▶ [TASK]:
For the passage on the MAGIC Spell Studios facility, state whether each statement agrees with it, answering yes or no and quoting the deciding words: (a) New York state will provide $17 million for the new facility; (b) the state funds will be supplemented by corporate and private support; (c) the new facility is planned to include some classroom and laboratory space for other programs.

▶ [TEXT BLOCK]:
As a further indication of our progress, this summer saw two significant announcements that serve notice that, even with the progress made over the past decade, our best days lie ahead of us. First, Governor Cuomo came to campus to announce that New York state will provide $13.5 million in support of a new facility on our campus for MAGIC Spell Studios, our visionary initiative to exploit the increasing synergies within our nationally ranked computer gaming and film and animation programs.

These funds will be augmented by $17 million in corporate and private support and will allow the construction of a state-of-the-art facility that will result in increased enrollment in these programs, effective commercialization of the products coming out of them, and the assumption by RIT of the leading role in the huge emerging field of digital media.

Oh, and we intend to add some additional classroom and laboratory space in the new facility to help accommodate increasing enrollments in other programs.

▶ [DATA RECORDS]:
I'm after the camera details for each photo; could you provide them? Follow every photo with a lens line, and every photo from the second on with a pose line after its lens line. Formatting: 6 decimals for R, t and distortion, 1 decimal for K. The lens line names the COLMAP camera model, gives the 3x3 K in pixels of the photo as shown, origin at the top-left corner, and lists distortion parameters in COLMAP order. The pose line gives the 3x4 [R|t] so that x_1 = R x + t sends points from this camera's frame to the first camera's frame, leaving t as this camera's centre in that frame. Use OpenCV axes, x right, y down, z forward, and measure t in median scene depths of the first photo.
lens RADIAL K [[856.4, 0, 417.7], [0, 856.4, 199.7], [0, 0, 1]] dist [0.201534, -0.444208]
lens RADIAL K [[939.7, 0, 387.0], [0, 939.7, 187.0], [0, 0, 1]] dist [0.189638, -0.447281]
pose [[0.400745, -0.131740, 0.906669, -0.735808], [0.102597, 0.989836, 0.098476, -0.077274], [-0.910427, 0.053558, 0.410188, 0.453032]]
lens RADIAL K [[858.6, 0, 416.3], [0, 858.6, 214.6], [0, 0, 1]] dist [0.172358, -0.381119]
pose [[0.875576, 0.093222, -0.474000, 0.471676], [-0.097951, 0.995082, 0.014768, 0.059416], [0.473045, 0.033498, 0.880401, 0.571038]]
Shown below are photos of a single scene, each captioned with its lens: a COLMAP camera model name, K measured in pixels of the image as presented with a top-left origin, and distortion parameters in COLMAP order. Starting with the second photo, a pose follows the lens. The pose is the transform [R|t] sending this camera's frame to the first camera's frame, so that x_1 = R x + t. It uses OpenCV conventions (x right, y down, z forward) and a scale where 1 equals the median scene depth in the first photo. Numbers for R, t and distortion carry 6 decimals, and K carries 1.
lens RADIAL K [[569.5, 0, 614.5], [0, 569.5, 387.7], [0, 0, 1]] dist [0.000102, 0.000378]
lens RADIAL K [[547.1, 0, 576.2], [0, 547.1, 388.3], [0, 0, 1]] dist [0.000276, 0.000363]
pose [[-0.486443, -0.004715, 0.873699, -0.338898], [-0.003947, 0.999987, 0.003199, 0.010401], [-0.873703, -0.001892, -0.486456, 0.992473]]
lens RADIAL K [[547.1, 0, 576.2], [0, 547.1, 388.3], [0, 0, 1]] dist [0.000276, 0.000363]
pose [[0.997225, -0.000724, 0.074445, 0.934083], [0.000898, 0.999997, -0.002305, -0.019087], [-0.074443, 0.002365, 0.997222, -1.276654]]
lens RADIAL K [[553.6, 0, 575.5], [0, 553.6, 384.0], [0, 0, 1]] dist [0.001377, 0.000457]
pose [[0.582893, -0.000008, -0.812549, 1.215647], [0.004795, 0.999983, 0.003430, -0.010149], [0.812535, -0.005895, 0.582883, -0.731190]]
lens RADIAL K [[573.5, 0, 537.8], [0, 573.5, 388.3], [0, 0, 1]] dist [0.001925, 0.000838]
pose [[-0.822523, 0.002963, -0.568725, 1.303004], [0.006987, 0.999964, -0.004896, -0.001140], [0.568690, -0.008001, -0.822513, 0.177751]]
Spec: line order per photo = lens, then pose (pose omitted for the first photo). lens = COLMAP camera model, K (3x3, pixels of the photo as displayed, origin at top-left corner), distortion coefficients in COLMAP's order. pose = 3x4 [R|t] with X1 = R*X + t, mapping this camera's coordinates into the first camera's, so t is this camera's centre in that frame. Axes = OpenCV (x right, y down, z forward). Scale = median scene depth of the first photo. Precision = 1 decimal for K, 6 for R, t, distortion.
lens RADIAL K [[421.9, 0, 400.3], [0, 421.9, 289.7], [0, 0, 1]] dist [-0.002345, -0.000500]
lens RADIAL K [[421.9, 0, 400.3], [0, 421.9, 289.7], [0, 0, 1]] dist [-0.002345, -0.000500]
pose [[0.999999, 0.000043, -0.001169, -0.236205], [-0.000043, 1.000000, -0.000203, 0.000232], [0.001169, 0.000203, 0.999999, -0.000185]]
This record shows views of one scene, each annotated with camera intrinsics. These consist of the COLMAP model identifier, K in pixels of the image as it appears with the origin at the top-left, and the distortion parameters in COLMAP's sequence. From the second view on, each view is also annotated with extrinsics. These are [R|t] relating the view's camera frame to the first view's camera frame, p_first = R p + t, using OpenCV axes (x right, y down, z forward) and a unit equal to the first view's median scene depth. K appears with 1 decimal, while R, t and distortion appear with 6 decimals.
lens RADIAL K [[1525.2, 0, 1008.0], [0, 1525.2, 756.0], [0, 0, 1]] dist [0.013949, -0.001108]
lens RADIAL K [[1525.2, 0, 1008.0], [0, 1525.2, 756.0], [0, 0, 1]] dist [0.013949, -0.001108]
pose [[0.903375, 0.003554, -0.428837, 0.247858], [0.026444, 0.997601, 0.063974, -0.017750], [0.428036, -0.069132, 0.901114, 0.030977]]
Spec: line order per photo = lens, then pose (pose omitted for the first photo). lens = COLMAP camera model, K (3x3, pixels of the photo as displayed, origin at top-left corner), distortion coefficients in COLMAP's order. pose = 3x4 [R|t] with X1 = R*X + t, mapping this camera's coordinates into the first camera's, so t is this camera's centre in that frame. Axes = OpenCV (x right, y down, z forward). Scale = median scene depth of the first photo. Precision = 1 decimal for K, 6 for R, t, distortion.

▶ [TASK SOLUTION]:
(a) No: "New York state will provide $13.5 million in support of a new facility on our campus for MAGIC Spell Studios"
(b) Yes: "These funds will be augmented by $17 million in corporate and private support"
(c) Yes: "we intend to add some additional classroom and laboratory space in the new facility to help accommodate increasing enrollments in other programs"